Navigation

Guide people through experiences and help users find what they need with navigation. The components used for high-level navigation within the products are the application header, sidebar, horizontal navigation and vertical navigation.

Here's a quick guide to each of them:

Component Description Usage notes
Application header A branded header that allows the user to navigate between top-level entities (such as projects, spaces and repos), and to access global actions such as administration and search. Only global navigation elements should appear in the application header.
Sidebar A grey sidebar on the left side of the screen that allows users to navigate within projects, spaces and repositories. Only in-product entities such as projects, spaces and repos should have a sidebar.
Horizontal navigation Horizontal navigation that appears directly under a page header and allows for navigating between page contexts within the same application.
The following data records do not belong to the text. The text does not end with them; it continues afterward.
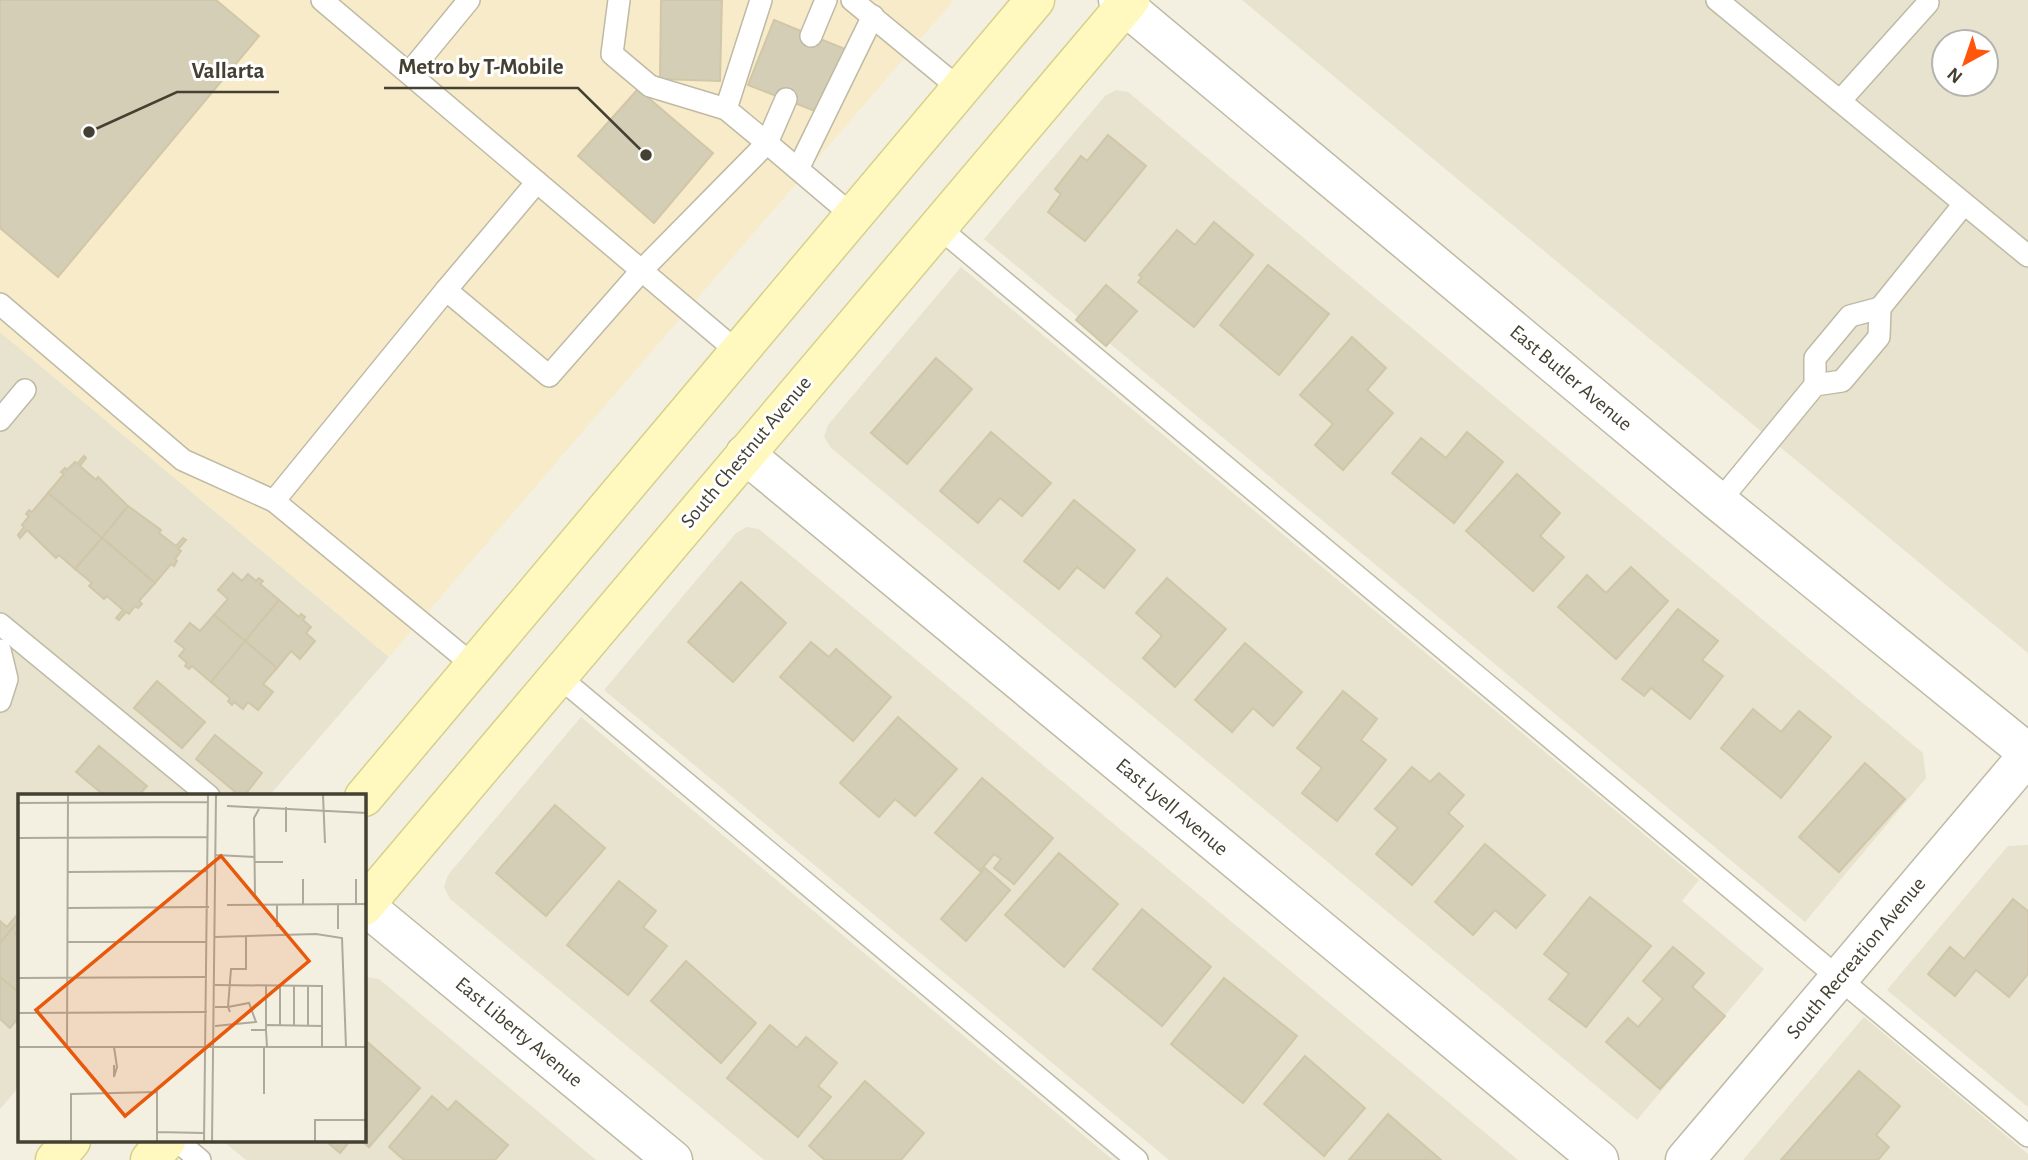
<svg xmlns="http://www.w3.org/2000/svg" width="2028" height="1160" font-family="'Alegreya Sans',sans-serif">
  <rect width="100%" height="100%" fill="#f3f0e1"/>
  <g fill="#e7e3cf" fill-rule="evenodd">
    <path d="M1242 0H2028V653ZM1944 42H1986V84H1944Z"/>
    <polygon points="1116,90 1128,92 1923,753 1926,778 1805,922 984,239 1105,96"/>
    <polygon points="961,267 1699,880 1682,901 1764,969 1637,1120 831,448 824,437 828,425"/>
    <polygon points="0,332 389,657 269,796 19,796 19,1087 0,1109"/>
    <polygon points="747,527 759,529 1518,1160 1169,1160 604,690 736,533"/>
    <polygon points="581,717 828,923 1113,1160 764,1160 450,899 444,887 448,875"/>
    <polygon points="2028,845 2028,1107 1887,990 2008,846"/>
    <polygon points="367,977 379,979 596,1160 246,1160 223,1141 364,1141 364,979"/>
    <polygon points="1864,1017 2028,1154 2028,1160 1743,1160"/>
  </g>
  <polygon fill="#f8ebc9" points="0,0 954,0 389,657 0,332"/>
  <g fill="#d4ceb6" stroke="#d1c7a8" stroke-width="2">
    <polygon points="0,0 216,0 259,36 58,277 0,228"/>
    <polygon points="661,0 722,0 720,81 660,79"/>
    <polygon points="774,20 845,49 820,113 748,85"/>
    <polygon points="638,89 713,153 654,223 578,156"/>
    <polygon points="1108,135 1146,166 1085,241 1048,212 1061,194 1055,189 1081,156 1087,161"/>
    <polygon points="1214,222 1253,255 1194,327 1138,282 1142,277 1139,275 1177,230 1195,245"/>
    <polygon points="1268,265 1329,314 1279,375 1220,325"/>
    <polygon points="1106,285 1137,311 1106,346 1076,320"/>
    <polygon points="1352,337 1386,368 1367,390 1393,413 1343,470 1315,445 1333,424 1300,395"/>
    <polygon points="936,358 972,389 907,464 871,433"/>
    <polygon points="991,432 1051,483 1022,516 1000,498 978,523 940,491"/>
    <polygon points="1467,432 1503,462 1454,523 1392,473 1421,438 1446,458"/>
    <polygon points="84,456 86,458 80,466 96,480 98,477 128,506 102,538 48,493 64,474 61,472 65,468 67,470 75,462 77,464"/>
    <polygon points="1517,474 1560,513 1540,536 1564,557 1533,591 1466,531"/>
    <polygon points="48,493 102,538 75,569 59,555 56,558 27,530 20,538 18,535 24,527 22,525 29,516 26,514 29,510 32,512"/>
    <polygon points="1074,500 1135,550 1104,588 1077,567 1059,589 1024,561"/>
    <polygon points="128,506 161,530 159,533 176,546 183,538 186,540 178,549 181,551 175,559 177,561 174,566 171,564 155,583 102,538"/>
    <polygon points="102,538 155,583 139,601 142,604 138,608 135,606 129,614 126,612 119,620 116,618 123,610 107,596 104,599 89,586 92,583 75,569"/>
    <polygon points="1631,567 1668,601 1616,659 1558,607 1587,575 1606,593"/>
    <polygon points="233,573 242,581 248,574 256,581 259,578 263,581 260,584 279,600 245,641 214,615 228,599 218,590"/>
    <polygon points="1167,578 1226,629 1175,687 1143,658 1162,636 1136,613"/>
    <polygon points="741,582 786,623 733,682 688,642"/>
    <polygon points="279,600 299,617 301,614 305,617 303,620 311,627 306,633 315,641 300,659 291,651 277,668 245,641"/>
    <polygon points="1678,609 1718,641 1702,660 1723,676 1690,719 1651,688 1644,696 1622,679"/>
    <polygon points="214,615 245,641 211,682 192,666 189,669 185,666 187,663 179,656 185,649 175,641 190,623 200,631"/>
    <polygon points="245,641 277,668 263,684 273,692 258,710 248,702 243,709 234,702 232,705 228,701 230,698 211,682"/>
    <polygon points="811,642 829,657 836,649 891,697 853,741 780,677"/>
    <polygon points="1245,643 1302,692 1273,726 1253,708 1232,732 1195,700"/>
    <polygon points="157,681 205,722 182,748 134,708"/>
    <polygon points="1343,691 1377,719 1361,740 1386,760 1337,821 1302,793 1322,768 1297,748"/>
    <polygon points="1753,709 1781,732 1799,711 1831,737 1781,798 1721,748"/>
    <polygon points="898,717 957,769 915,816 895,799 879,817 840,783"/>
    <polygon points="215,735 262,773 244,796 240,796 196,759"/>
    <polygon points="99,746 147,786 138,796 105,796 76,772"/>
    <polygon points="1865,763 1905,799 1839,872 1799,837"/>
    <polygon points="1412,767 1430,782 1439,773 1464,795 1448,813 1463,826 1412,885 1376,854 1398,828 1375,809"/>
    <polygon points="982,778 1053,838 1014,884 994,868 1001,859 994,854 980,871 935,833"/>
    <polygon points="555,805 605,848 546,916 496,873"/>
    <polygon points="1485,844 1545,895 1516,928 1495,910 1473,935 1435,902"/>
    <polygon points="1059,853 1118,904 1064,967 1005,915"/>
    <polygon points="985,868 1010,890 966,941 941,919"/>
    <polygon points="619,881 656,911 643,927 667,946 628,995 567,945"/>
    <polygon points="1590,897 1651,946 1586,1027 1549,999 1569,974 1544,954"/>
    <polygon points="2013,899 2028,911 2028,974 2009,997 1976,970 1955,996 1928,974 1950,947 1964,959"/>
    <polygon points="1142,909 1211,967 1162,1026 1093,969"/>
    <polygon points="16,916 19,920 0,943 0,921 7,927"/>
    <polygon points="19,920 19,928 15,934 19,937 19,993 0,977 0,943"/>
    <polygon points="1673,947 1704,973 1692,987 1725,1016 1660,1089 1606,1042 1628,1018 1638,1027 1663,999 1643,981"/>
    <polygon points="686,961 756,1023 721,1063 651,1001"/>
    <polygon points="0,977 19,993 19,1017 10,1028 0,1019"/>
    <polygon points="1224,978 1297,1036 1243,1103 1171,1044"/>
    <polygon points="770,1025 797,1048 806,1037 837,1063 818,1086 831,1097 798,1137 727,1078"/>
    <polygon points="364,1039 420,1088 369,1147 362,1141"/>
    <polygon points="1305,1056 1365,1108 1324,1156 1264,1104"/>
    <polygon points="1859,1071 1900,1106 1876,1135 1889,1147 1878,1160 1781,1160"/>
    <polygon points="865,1081 924,1133 901,1160 825,1160 809,1146"/>
    <polygon points="432,1096 448,1110 456,1101 508,1145 495,1160 404,1160 389,1147"/>
    <polygon points="1388,1114 1441,1160 1349,1160"/>
    <polygon points="326,1141 350,1141 340,1153"/>
  </g>
  <g fill="none" stroke-linecap="round" stroke-linejoin="round">
    <g stroke="#bebaa4" stroke-width="24">
      <g id="service">
        <polyline points="322,0 739,353"/>
        <polyline points="619,0 612,54 650,86 726,109 767,143 786,99"/>
        <polyline points="852,0 960,89"/>
        <polyline points="1717,0 2028,256"/>
        <polyline points="811,36 826,0"/>
        <polyline points="409,73 469,0"/>
        <polyline points="1840,101 1928,3"/>
        <polyline points="726,109 761,0"/>
        <polyline points="798,169 873,16"/>
        <polyline points="937,226 2028,1136"/>
        <polyline points="446,290 537,182"/>
        <polyline points="0,304 183,460 274,501"/>
        <polyline points="1880,308 1964,204"/>
        <polyline points="0,420 25,390"/>
        <polyline points="1719,502 1815,385 1815,358 1850,316 1880,308 1879,337 1842,381 1815,385"/>
        <polyline points="0,624 209,796"/>
        <polyline points="0,650 7,679 0,701"/>
        <polyline points="473,665 274,501 446,290 549,376 642,270 767,143 853,216"/>
        <polyline points="558,676 1137,1160"/>
        <polyline points="177,1141 200,1160"/>
      </g>
    </g>
    <g stroke="#bebaa4" stroke-width="41">
      <g id="minor">
        <polyline points="745,454 1599,1160"/>
        <polyline points="364,905 673,1160"/>
        <polyline points="1685,1160 2028,755"/>
      </g>
    </g>
    <g stroke="#bebaa4" stroke-width="41">
      <polyline id="tertiary" points="1118,0 1719,502 2028,753"/>
    </g>
    <g stroke="#d7d08c" stroke-width="41">
      <g id="secondary">
        <polyline points="364,797 1035,0"/>
        <polyline points="364,906 1130,0"/>
        <polyline points="55,1160 71,1141"/>
        <polyline points="150,1160 166,1141"/>
      </g>
    </g>
    <use href="#service" stroke="#fff" stroke-width="21"/>
    <use href="#minor" stroke="#fff" stroke-width="38"/>
    <use href="#tertiary" stroke="#fff" stroke-width="38"/>
    <use href="#secondary" stroke="#fff9bf" stroke-width="38"/>
  </g>
  <g text-anchor="middle" dominant-baseline="central" stroke-width="6" stroke-linejoin="round" paint-order="stroke">
    <g font-size="21" fill="#444032" stroke="#fff">
      <text transform="translate(1571 378) rotate(40)">East Butler Avenue</text>
      <text transform="translate(746 452) rotate(-50)">South Chestnut Avenue</text>
      <text transform="translate(1172 807) rotate(40)">East Lyell Avenue</text>
      <text transform="translate(1856 958) rotate(-50)">South Recreation Avenue</text>
      <text transform="translate(519 1032) rotate(40)">East Liberty Avenue</text>
    </g>
  </g>
  <g transform="translate(18 794)">
    <rect width="348" height="348" fill="#f3f0e1"/>
    <path fill="none" stroke="#adaa9b" stroke-width="2" d="M305 1 307 49M0 9 189 8M209 12 349 19M268 13V38M241 15 236 24 237 101 243 109M0 44 189 43M198 61 237 63M237 68H265M50 78 189 77M285 85V110M338 85V110M259 110V133M320 110V135M209 111 349 110M50 114 191 113M228 142 298 140 324 144 328 253M49 148H189M0 184 189 183M197 191 304 192V253M248 192V236M262 192V231M290 192V231M197 213H210L213 175H228V142L197 143M0 219 189 218M249 231 305 232M276 231V192M197 232 238 228 231 209 210 213 212 218M233 236H248L249 253M0 253H349M96 253 99 273 96 283V271M49 254 50 1M246 300V253M139 338 186 339M53 348V300L139 298V348M186 348 190 1M194 348 198 1M297 348V326H349"/>
    <path fill="#e8590c" fill-opacity="0.15" stroke="#e8590c" stroke-width="3.5" d="M203 62 291 167 107 322 18 216Z"/>
    <rect width="348" height="348" fill="none" stroke="#444032" stroke-width="3.5"/>
  </g>
  <path fill="none" stroke="#444032" stroke-width="2.5" d="M646 155L578 88H384M89 132L177 92H279"/>
  <g fill="#444032" stroke="#fff" stroke-width="2.5">
    <circle cx="646" cy="155" r="7"/>
    <circle cx="89" cy="132" r="7"/>
  </g>
  <g font-size="23" text-anchor="middle" font-weight="bold" fill="#444032" stroke="#fff" stroke-width="6" stroke-linejoin="round" paint-order="stroke">
    <text x="481" y="74">Metro by T-Mobile</text>
    <text x="228" y="78">Vallarta</text>
  </g>
  <g transform="translate(1965 63) rotate(220)"><circle r="33" fill="#ffffff" stroke="#b4b3ad" stroke-width="2"/>
  <path d="M0-5L12 26L0 18L-12 26Z" fill="#ff560c"/>
  <text y="-10" font-size="19" font-weight="bold" text-anchor="middle" fill="#444032">N</text>
  </g>
</svg>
Use tabs instead if you're switching views of the same context. Consider vertical navigation if there are more than 10 items, or if you need to group items.
Vertical navigation Vertical navigation appears on the side of a page or dialog, and allows users to navigate through a set of screens or related set of pages. Vertical navigation is the best choice when navigating within a modal dialog. Use tabs instead if you're just switching views of the same context.

Application header

Every server application in the Atlassian suite has a customized version of a branded header. This shows the user that the applications are connected, and means users don't have to relearn using the header for each application.

Application header example
Application switcher:
This opens a menu with links to connected Atlassian applications.
Logo and application name:
These identify which application the user is viewing.
Top level navigation items:
Each application has a set of buttons or dropdown buttons to help the user navigate. These buttons, dropdown buttons and other controls have unique styling when they appear in the application header area, and this styling should not be used anywhere else.
Optional: "Create" button:
This can take on three forms (with unique designs for use in application header only):
  1. Simple button: creates a specific entity in the application, without any further choices.
  2. Simple button, followed by modal dialog: opens a modal dialog that displays further choices for new entity.
  3. Split button: shows the most common 'Create' option immediately, but reveals more options if users click on the dropdown part of the control.
Search field:
Used to search the application.
Help:
Contains links to all of the user assistance and help options available in the application.
Admin:
If users have admin access within the application, more options are revealed for global configuration.
Optional: Notifications:
An inline dialog to display the latest notifications connected to the users' accounts
User profile:
A link to a user's profile, but this menu can also give access to other settings and tools.

When designing the controls to move through the information architecture, keep in mind:

  • Structure and sequence: Order the top level menu items by frequency of access from left to right, starting with the most frequently accessed. In dropdown menus, order the items by the most used to least used.
  • Menu content: Menus can display titles to indicate a group of related items, a separator to indicate group divisions (where it makes logical sense), 16px icons (but always with accompanying label), checkbox and radio button variations. Use sentence case for menu items, and use words that clearly communicate the intended outcome of a menu item.

Horizontal navigation

Use horizontal navigation to allow people to navigate between page contexts.

Horizontal navigation should only be used once per screen, at the top of the page under the page header. If you need another layer, use the horizontal navigation for the first level, and tabs for the second level.

Horizontal navigation example

Horizontal navigation includes:

Navigation items:
Navigation items are the label or short descriptive text that you click to go to a specific page. Do not use icons with this text.
Badges (optional):
Use the count badge with nav items to communicate the amount of content that you can access from the page (for example, the number of pull requests).
Navigation dropdowns (optional):
Use navigation dropdowns only on the right-most nav item, to hold infrequently-used items, for example settings.

Vertical navigation

Use vertical navigation to allow users to move between content across pages. You can add structure by grouping related sets of pages under a heading. Don't nested vertical navigation within another vertical navigation, and don't include drop-down menus in vertical navigation.

Vertical navigation is optimized to use the left hand side of pages and modal dialogs.

Vertical navigation example

Vertical navigation includes:

Navigation items:
Navigation items are the label or short descriptive text that you click to go to a specific page. Do not use icons with this text.
Group headings (optional)
Use headings to group pages together to make the navigation list easier to read quickly.
Badges (optional)
Use the count badge with nav items to communicate the amount of content that you can access from the page (for example, the number of pull requests).